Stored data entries
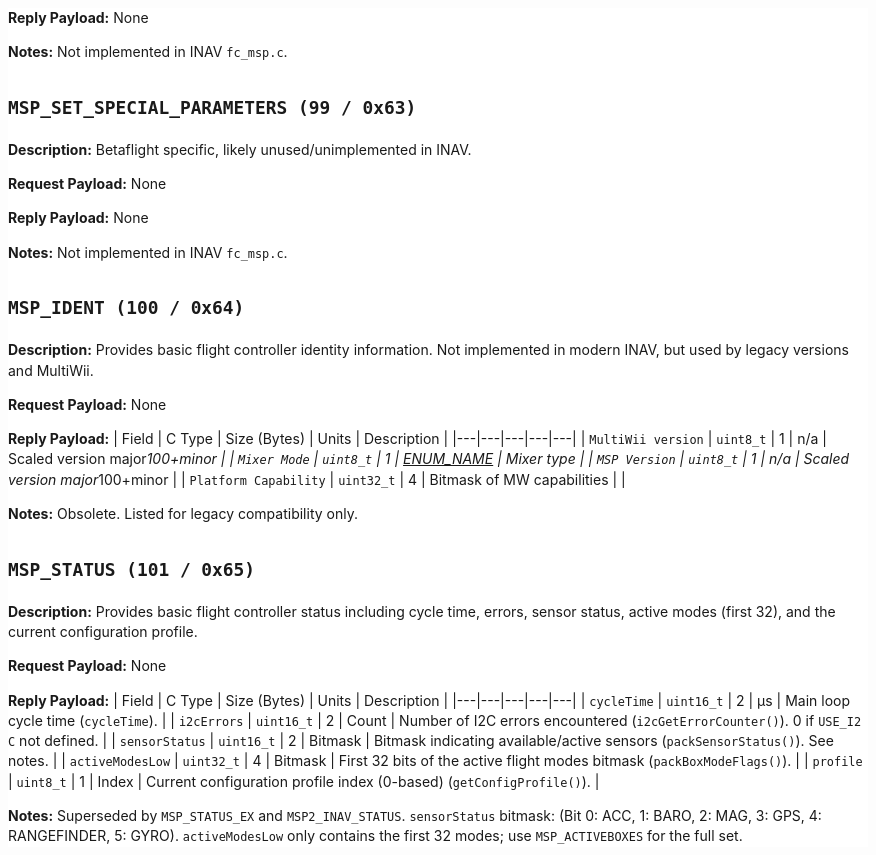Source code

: **Reply Payload:** None

**Notes:** Not implemented in INAV `fc_msp.c`.

## <a id="msp_set_special_parameters"></a>`MSP_SET_SPECIAL_PARAMETERS (99 / 0x63)`
**Description:** Betaflight specific, likely unused/unimplemented in INAV.  

**Request Payload:** None  

**Reply Payload:** None

**Notes:** Not implemented in INAV `fc_msp.c`.

## <a id="msp_ident"></a>`MSP_IDENT (100 / 0x64)`
**Description:** Provides basic flight controller identity information. Not implemented in modern INAV, but used by legacy versions and MultiWii.  

**Request Payload:** None  
  
**Reply Payload:**
| Field | C Type | Size (Bytes) | Units | Description |
|---|---|---|---|---|
| `MultiWii version` | `uint8_t` | 1 | n/a | Scaled version major*100+minor |
| `Mixer Mode` | `uint8_t` | 1 | [ENUM_NAME](LINK_TO_ENUM) | Mixer type |
| `MSP Version` | `uint8_t` | 1 | n/a | Scaled version major*100+minor |
| `Platform Capability` | `uint32_t` | 4 | Bitmask of MW capabilities |  |

**Notes:** Obsolete. Listed for legacy compatibility only.

## <a id="msp_status"></a>`MSP_STATUS (101 / 0x65)`
**Description:** Provides basic flight controller status including cycle time, errors, sensor status, active modes (first 32), and the current configuration profile.  

**Request Payload:** None  
  
**Reply Payload:**
| Field | C Type | Size (Bytes) | Units | Description |
|---|---|---|---|---|
| `cycleTime` | `uint16_t` | 2 | µs | Main loop cycle time (`cycleTime`). |
| `i2cErrors` | `uint16_t` | 2 | Count | Number of I2C errors encountered (`i2cGetErrorCounter()`). 0 if `USE_I2C` not defined. |
| `sensorStatus` | `uint16_t` | 2 | Bitmask | Bitmask indicating available/active sensors (`packSensorStatus()`). See notes. |
| `activeModesLow` | `uint32_t` | 4 | Bitmask | First 32 bits of the active flight modes bitmask (`packBoxModeFlags()`). |
| `profile` | `uint8_t` | 1 | Index | Current configuration profile index (0-based) (`getConfigProfile()`). |

**Notes:** Superseded by `MSP_STATUS_EX` and `MSP2_INAV_STATUS`. `sensorStatus` bitmask: (Bit 0: ACC, 1: BARO, 2: MAG, 3: GPS, 4: RANGEFINDER, 5: GYRO). `activeModesLow` only contains the first 32 modes; use `MSP_ACTIVEBOXES` for the full set.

Work instructions: Start at the top line above and repeat the records verbatim, leaving images out.

Written solution:
Source code

: **Reply Payload:** None

**Notes:** Not implemented in INAV `fc_msp.c`.

## <a id="msp_set_special_parameters"></a>`MSP_SET_SPECIAL_PARAMETERS (99 / 0x63)`
**Description:** Betaflight specific, likely unused/unimplemented in INAV.  

**Request Payload:** None  

**Reply Payload:** None

**Notes:** Not implemented in INAV `fc_msp.c`.

## <a id="msp_ident"></a>`MSP_IDENT (100 / 0x64)`
**Description:** Provides basic flight controller identity information. Not implemented in modern INAV, but used by legacy versions and MultiWii.  

**Request Payload:** None  
  
**Reply Payload:**
| Field | C Type | Size (Bytes) | Units | Description |
|---|---|---|---|---|
| `MultiWii version` | `uint8_t` | 1 | n/a | Scaled version major*100+minor |
| `Mixer Mode` | `uint8_t` | 1 | [ENUM_NAME](LINK_TO_ENUM) | Mixer type |
| `MSP Version` | `uint8_t` | 1 | n/a | Scaled version major*100+minor |
| `Platform Capability` | `uint32_t` | 4 | Bitmask of MW capabilities |  |

**Notes:** Obsolete. Listed for legacy compatibility only.

## <a id="msp_status"></a>`MSP_STATUS (101 / 0x65)`
**Description:** Provides basic flight controller status including cycle time, errors, sensor status, active modes (first 32), and the current configuration profile.  

**Request Payload:** None  
  
**Reply Payload:**
| Field | C Type | Size (Bytes) | Units | Description |
|---|---|---|---|---|
| `cycleTime` | `uint16_t` | 2 | µs | Main loop cycle time (`cycleTime`). |
| `i2cErrors` | `uint16_t` | 2 | Count | Number of I2C errors encountered (`i2cGetErrorCounter()`). 0 if `USE_I2C` not defined. |
| `sensorStatus` | `uint16_t` | 2 | Bitmask | Bitmask indicating available/active sensors (`packSensorStatus()`). See notes. |
| `activeModesLow` | `uint32_t` | 4 | Bitmask | First 32 bits of the active flight modes bitmask (`packBoxModeFlags()`). |
| `profile` | `uint8_t` | 1 | Index | Current configuration profile index (0-based) (`getConfigProfile()`). |

**Notes:** Superseded by `MSP_STATUS_EX` and `MSP2_INAV_STATUS`. `sensorStatus` bitmask: (Bit 0: ACC, 1: BARO, 2: MAG, 3: GPS, 4: RANGEFINDER, 5: GYRO). `activeModesLow` only contains the first 32 modes; use `MSP_ACTIVEBOXES` for the full set.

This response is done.